7. Friedman favors lists (tricolons
and longer)--which serve to accumulate evidence. He deliberately undermines his
authoritative persona and his central argument with comic asides and confessions of
ignorance. And his final example of serial killers serves as an anticlimax to the
more-or-less positive examples that came before.
8. This Dove Pro-Age ad is
similar to the one analyzed by Eva and DeAnne for the class ad-analysis exercise.
9. See NOTES and the survey at
the back of Classical Rhetoric for information on the rhetorical contributions of
Erasmus, Castiglione, and Christine de Pisan.
10. Sprezzatura, of course, is rehearsed
spontaneity. Kennedy's speech actually was delivered off the cuff.
11. The ethical traits of the speaker include
profound ignorance and/or arrogance (Van Fleet's claim to teach persuasion, which until he
came along didn't even have an "accepted name") combined with remarkable (yet
vague) scholarship ("exhaustively studied"). The audience fashioned for
this appeal is socially rather pathetic: people who crave the alliterative
"popularity, the promotions, the positions of prominence," insecure people who
feel the need to have functionaries "eating out of [their] hand[s],"
lonely people who wish to "build friendships that last through thick and thin."
12. Bacon advocated confomity of the style to the subject
matter, the use of simple words, and the cultivation of "agreeableness."
13. See postscript
to class on April 1 for notes on Gekko's speech.

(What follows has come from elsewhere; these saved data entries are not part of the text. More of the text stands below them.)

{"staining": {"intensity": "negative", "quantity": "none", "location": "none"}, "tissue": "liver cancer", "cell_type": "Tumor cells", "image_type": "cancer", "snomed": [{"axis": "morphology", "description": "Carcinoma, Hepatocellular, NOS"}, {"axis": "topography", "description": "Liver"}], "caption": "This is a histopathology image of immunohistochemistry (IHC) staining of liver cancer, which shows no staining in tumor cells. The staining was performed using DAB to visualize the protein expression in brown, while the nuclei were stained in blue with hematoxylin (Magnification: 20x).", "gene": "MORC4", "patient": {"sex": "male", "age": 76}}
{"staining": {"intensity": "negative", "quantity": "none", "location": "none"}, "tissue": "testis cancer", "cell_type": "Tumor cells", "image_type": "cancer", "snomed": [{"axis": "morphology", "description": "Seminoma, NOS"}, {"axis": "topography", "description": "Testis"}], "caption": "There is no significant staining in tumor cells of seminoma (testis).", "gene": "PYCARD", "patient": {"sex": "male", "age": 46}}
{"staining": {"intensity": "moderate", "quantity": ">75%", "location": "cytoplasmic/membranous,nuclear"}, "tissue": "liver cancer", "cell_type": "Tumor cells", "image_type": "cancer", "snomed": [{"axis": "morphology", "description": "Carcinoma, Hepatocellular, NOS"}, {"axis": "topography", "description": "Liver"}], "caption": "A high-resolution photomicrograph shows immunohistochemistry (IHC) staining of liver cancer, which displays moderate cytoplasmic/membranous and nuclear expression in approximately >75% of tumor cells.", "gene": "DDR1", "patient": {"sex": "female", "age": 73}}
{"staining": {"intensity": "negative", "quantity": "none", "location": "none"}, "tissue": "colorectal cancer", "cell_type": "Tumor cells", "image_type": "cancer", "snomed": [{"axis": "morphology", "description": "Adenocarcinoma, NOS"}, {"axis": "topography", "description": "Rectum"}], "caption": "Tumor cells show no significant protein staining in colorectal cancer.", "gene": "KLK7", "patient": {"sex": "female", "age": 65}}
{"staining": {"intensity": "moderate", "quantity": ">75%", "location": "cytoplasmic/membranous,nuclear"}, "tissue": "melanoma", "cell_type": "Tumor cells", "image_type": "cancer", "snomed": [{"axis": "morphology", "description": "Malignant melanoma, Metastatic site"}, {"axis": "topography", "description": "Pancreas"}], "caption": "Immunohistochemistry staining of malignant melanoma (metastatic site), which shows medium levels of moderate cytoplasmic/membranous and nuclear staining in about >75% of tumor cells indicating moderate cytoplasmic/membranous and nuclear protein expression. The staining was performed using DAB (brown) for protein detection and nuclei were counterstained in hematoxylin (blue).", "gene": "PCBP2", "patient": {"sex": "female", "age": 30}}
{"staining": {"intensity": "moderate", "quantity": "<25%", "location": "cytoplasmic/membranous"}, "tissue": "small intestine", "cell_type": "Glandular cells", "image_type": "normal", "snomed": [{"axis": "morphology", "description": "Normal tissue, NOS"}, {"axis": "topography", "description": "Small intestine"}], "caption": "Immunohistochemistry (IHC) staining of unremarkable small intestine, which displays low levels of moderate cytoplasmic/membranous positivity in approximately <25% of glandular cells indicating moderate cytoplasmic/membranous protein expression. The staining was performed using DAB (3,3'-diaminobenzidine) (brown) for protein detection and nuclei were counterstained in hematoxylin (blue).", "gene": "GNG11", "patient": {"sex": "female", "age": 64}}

14. When discussing the opening to Poe's story in class, we
mentioned the narrator's defensiveness, his reliance on exclamations, his repetitions, his
reverse sentence structures, and his paradoxical comments on "kindness" and
"killing" in the same sentence--all clues that this speaker is not to be
trusted.
15. Both sides in this court decision "argue" the
case by presuming attitudes, beliefs, and viewpoints ("Obviously,"
"of course") without necessarily proving them.